Blue lasers positioned at the rear of the assembly fire onto a set of mirrors closer to the front. Those mirrors focus the laser energy into a lens filled with yellow phosphorus. The yellow phosphorus, when excited by the blue laser, emits an intense white light.
There is no coherent laser light coming out from the headlight.
My other signature is a car
"already efficient LED headlights"
That are actually inefficient as hell. HID still blows them away for lumens output at power consumed. LED's only advantage is a nearly 60K mile life on a car, but replacement is $450 each instead of the $45.00 each for an HID setup, or $4.00 each for halogen.
Do not look at laser with remaining good eye.
With laser lighting, illumination in rain can be dramatically improved, but avoiding to shine the laser onto rain drops.
http://iq.intel.com/iq/33831801/future-headlight-technology-could-make-rain-disappear
So the focused ones that blind me every time they go over a bump in the road is now going to be even worse?
Great.
Actually, based on the quality of Facebook's services, I'm led to believe it's more of a DERPA initiative.
Mod me down, my New Earth Global Warmingist friends!

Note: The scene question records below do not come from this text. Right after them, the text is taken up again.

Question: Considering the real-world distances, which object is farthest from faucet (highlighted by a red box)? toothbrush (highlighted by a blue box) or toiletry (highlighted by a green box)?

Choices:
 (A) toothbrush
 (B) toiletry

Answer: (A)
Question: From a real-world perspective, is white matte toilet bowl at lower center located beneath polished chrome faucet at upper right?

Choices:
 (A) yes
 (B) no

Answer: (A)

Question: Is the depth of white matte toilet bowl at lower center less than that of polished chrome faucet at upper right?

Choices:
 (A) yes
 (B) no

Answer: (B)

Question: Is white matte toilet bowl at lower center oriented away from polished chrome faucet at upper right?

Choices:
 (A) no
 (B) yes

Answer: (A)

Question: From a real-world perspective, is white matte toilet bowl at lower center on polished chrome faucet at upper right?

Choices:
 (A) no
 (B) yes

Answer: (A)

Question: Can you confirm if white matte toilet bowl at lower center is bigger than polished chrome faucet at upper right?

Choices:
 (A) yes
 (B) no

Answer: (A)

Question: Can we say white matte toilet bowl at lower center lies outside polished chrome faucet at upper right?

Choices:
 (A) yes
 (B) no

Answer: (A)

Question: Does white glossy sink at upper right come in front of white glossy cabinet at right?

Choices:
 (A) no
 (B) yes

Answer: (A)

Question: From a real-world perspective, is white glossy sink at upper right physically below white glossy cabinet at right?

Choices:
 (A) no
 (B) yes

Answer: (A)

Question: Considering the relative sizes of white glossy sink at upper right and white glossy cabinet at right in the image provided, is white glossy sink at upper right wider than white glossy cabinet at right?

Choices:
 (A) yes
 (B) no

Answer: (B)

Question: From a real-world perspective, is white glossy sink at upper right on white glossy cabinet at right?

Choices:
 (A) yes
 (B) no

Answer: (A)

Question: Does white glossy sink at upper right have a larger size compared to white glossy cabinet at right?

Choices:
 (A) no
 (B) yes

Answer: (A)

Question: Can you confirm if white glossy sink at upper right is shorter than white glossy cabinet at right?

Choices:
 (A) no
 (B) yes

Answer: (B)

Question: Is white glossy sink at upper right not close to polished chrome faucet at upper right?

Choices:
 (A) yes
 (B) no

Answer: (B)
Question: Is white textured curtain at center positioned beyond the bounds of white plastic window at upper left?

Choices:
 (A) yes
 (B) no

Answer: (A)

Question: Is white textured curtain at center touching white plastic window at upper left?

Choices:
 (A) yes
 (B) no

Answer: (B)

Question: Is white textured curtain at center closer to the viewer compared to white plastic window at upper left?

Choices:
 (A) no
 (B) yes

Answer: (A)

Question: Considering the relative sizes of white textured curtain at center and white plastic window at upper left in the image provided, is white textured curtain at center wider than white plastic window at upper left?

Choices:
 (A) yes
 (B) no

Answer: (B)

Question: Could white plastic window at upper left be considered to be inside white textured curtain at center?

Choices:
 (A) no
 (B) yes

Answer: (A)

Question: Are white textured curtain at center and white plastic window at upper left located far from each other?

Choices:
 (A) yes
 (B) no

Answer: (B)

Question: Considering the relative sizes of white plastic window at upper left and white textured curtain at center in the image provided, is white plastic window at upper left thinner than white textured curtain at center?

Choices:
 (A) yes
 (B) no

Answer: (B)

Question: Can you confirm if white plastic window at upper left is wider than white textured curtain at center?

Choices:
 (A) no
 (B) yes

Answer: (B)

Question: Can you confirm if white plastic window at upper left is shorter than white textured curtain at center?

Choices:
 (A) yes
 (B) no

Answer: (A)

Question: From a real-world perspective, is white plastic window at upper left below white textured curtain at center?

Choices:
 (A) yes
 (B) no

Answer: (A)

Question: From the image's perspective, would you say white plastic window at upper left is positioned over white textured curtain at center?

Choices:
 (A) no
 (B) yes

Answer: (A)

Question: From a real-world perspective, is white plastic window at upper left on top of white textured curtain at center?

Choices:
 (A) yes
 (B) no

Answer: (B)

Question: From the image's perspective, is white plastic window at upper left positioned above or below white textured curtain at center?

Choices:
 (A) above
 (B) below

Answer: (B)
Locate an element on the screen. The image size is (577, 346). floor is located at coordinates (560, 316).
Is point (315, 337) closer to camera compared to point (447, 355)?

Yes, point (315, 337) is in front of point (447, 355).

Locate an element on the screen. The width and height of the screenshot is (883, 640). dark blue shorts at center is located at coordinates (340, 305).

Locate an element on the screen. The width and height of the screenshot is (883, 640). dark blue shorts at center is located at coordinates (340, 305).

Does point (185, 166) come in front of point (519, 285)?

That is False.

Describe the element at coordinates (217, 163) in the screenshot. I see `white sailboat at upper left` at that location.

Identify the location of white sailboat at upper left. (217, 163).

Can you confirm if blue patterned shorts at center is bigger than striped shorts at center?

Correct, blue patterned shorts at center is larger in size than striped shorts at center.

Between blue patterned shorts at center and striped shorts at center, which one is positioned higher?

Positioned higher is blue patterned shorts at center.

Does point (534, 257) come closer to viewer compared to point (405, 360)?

Gotta get these on the Hyundai Tiburons!
And what happens in an accident... when the lens is smashed open, when the blue laser beam accidentally shines into a first responder's eyes?
Will never happen. This is an imaginary failure mode. It's about as likely as the first responder being blinded by a unicorn fart.
The stuff that glows yellow when you hit it with blue light is a "phosphor". Yellow phosphorus is the stuff that catches fire on exposure to air. Different materials. I've seen a number of news articles that get this wrong.
It gets confusing, because while phosphors are intended to be luminescent (emitting light when stimulated by another form of energy), they can be phosphorescent (continuing to glow after the stimulus is removed) or just fluorescent (only emitting while the stimulus is applied). But "fluor" apparently never caught on as a noun, I guess.
Pedantry aside, your main point's correct, though (and deserves more mod points). These lights don't emit "laser beams", just LED-style white light (a lot of blue mixed with a broad range of green through red).